→ **EXERCISE**: Beginning with the line below that contains "Como funciona en" and ending with the line that contains "La idea para", copy every line exactly. Copy nothing else.

→ **SUPPLIED DATA**:
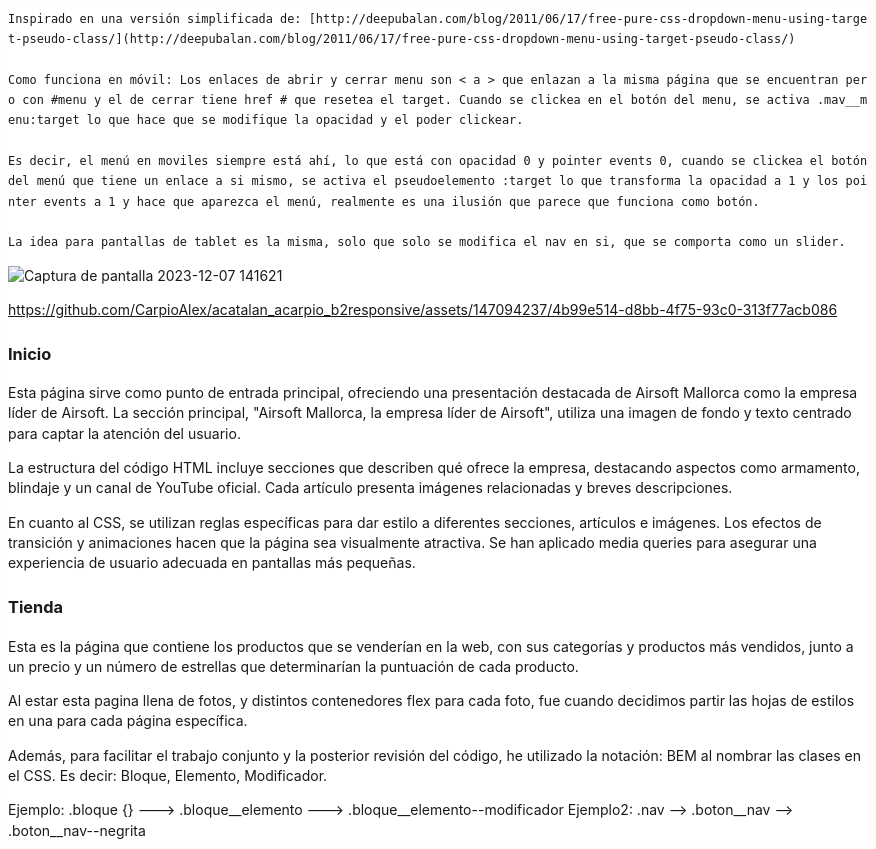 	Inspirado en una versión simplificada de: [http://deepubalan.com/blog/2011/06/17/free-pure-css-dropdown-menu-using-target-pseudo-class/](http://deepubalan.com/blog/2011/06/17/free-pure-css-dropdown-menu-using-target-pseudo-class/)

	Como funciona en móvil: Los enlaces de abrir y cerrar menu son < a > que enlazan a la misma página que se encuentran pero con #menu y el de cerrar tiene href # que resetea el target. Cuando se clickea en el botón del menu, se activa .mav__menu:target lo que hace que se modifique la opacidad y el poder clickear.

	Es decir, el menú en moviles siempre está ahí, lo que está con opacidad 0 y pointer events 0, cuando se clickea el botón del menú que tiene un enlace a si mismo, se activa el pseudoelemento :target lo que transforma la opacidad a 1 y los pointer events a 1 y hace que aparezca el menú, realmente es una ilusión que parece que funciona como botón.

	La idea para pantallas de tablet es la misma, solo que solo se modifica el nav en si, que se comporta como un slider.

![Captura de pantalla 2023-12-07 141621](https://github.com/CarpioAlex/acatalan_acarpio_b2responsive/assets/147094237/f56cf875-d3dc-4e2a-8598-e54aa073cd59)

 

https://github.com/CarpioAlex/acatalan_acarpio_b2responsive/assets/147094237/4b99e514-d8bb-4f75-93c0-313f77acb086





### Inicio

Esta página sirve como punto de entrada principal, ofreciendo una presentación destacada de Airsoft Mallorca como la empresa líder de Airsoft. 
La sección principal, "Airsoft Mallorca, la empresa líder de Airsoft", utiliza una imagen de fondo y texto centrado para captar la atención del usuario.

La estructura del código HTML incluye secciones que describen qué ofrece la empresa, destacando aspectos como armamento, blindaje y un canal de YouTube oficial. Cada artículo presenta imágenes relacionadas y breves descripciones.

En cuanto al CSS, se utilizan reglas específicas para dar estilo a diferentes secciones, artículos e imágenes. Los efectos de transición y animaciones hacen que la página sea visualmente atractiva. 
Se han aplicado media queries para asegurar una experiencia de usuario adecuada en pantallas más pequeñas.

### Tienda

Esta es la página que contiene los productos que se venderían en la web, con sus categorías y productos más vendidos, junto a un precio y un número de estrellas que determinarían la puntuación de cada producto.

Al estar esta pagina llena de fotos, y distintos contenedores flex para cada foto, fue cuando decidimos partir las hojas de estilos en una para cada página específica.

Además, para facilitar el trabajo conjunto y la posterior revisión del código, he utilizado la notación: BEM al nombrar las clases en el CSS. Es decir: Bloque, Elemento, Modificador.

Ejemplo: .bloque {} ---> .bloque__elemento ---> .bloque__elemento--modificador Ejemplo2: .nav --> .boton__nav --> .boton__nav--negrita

→ **ANSWER SECTION**:
	Como funciona en móvil: Los enlaces de abrir y cerrar menu son < a > que enlazan a la misma página que se encuentran pero con #menu y el de cerrar tiene href # que resetea el target. Cuando se clickea en el botón del menu, se activa .mav__menu:target lo que hace que se modifique la opacidad y el poder clickear.

	Es decir, el menú en moviles siempre está ahí, lo que está con opacidad 0 y pointer events 0, cuando se clickea el botón del menú que tiene un enlace a si mismo, se activa el pseudoelemento :target lo que transforma la opacidad a 1 y los pointer events a 1 y hace que aparezca el menú, realmente es una ilusión que parece que funciona como botón.

	La idea para pantallas de tablet es la misma, solo que solo se modifica el nav en si, que se comporta como un slider.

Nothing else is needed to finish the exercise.